**What to work on:** Output the records verbatim from their start through the line containing "var sketch = newSketch(context, id", including that line. Omit the pictures from your answer.

**Records from a data collection:**
_ _ _ _ _ _ _

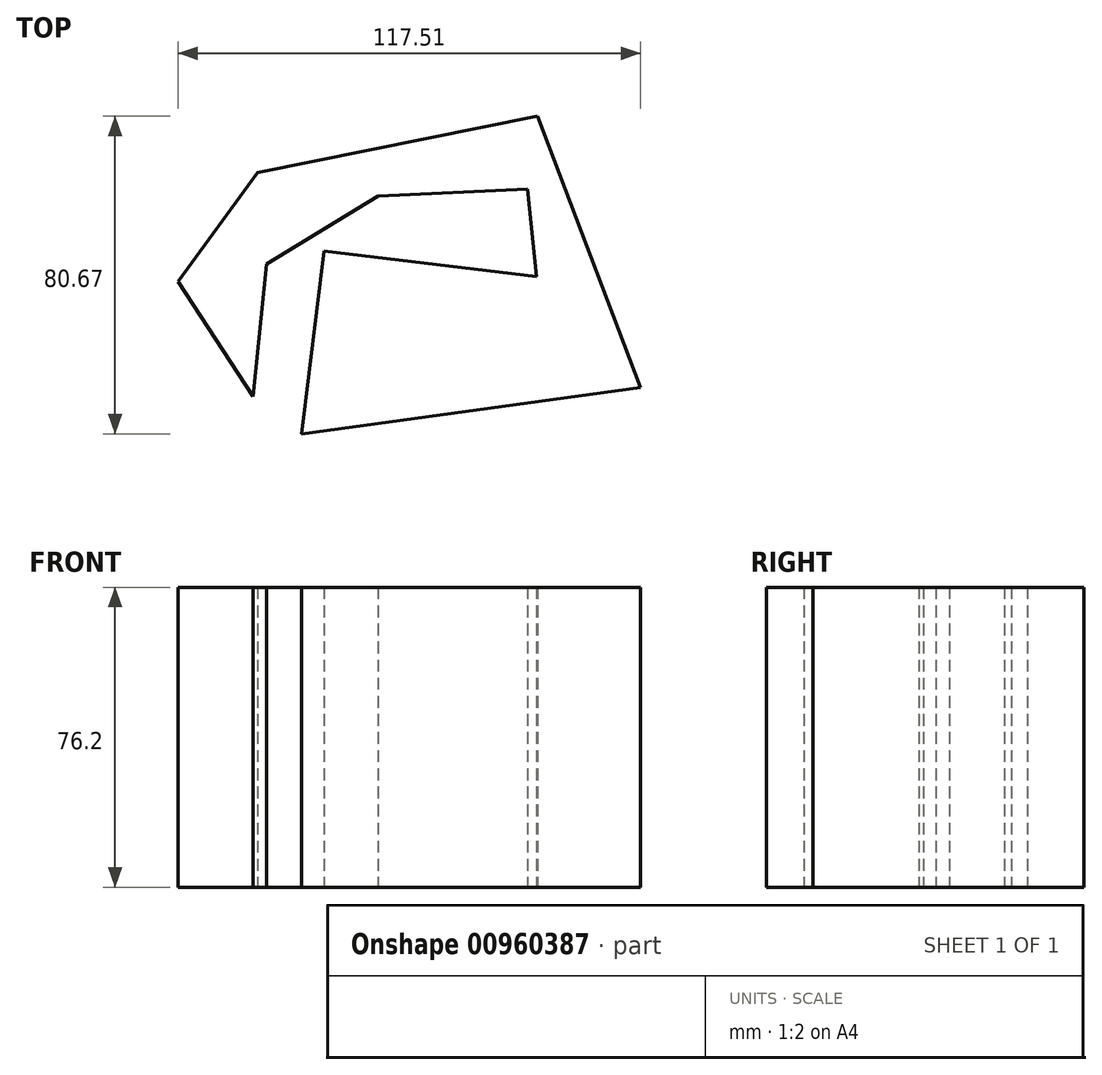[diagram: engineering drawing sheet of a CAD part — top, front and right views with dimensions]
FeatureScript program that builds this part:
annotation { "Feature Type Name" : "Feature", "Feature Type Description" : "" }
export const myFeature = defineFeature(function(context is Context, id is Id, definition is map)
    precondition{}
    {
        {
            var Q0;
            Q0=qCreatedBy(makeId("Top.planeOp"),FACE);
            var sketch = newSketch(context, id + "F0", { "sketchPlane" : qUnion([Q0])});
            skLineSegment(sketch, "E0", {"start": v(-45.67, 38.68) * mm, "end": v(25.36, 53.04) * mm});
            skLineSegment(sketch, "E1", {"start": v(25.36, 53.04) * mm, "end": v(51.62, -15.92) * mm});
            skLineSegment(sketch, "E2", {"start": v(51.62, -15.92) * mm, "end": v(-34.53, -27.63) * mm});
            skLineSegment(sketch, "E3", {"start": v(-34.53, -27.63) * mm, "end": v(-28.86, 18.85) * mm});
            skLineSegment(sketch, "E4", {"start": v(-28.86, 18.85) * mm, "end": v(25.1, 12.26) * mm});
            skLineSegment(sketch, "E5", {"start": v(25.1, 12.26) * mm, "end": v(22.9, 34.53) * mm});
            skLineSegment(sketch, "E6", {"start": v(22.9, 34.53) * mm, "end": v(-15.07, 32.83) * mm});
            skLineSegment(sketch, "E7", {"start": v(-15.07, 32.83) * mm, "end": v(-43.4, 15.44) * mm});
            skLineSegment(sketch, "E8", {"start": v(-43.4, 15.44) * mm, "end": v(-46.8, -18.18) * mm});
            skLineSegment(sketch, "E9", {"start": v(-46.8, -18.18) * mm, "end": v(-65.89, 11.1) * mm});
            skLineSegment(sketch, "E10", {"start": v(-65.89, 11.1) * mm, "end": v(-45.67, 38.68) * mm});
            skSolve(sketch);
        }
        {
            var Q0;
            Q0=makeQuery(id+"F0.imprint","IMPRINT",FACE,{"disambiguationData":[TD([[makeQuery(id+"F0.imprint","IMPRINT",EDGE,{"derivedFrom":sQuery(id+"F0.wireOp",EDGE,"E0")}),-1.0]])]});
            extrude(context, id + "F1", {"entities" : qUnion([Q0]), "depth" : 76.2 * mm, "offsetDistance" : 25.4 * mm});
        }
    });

_ _ _ _ _ _ _

**Correct response:**
[diagram: engineering drawing sheet of a CAD part — top, front and right views with dimensions]
FeatureScript program that builds this part:
annotation { "Feature Type Name" : "Feature", "Feature Type Description" : "" }
export const myFeature = defineFeature(function(context is Context, id is Id, definition is map)
    precondition{}
    {
        {
            var Q0;
            Q0=qCreatedBy(makeId("Top.planeOp"),FACE);
            var sketch = newSketch(context, id + "F0", { "sketchPlane" : qUnion([Q0])});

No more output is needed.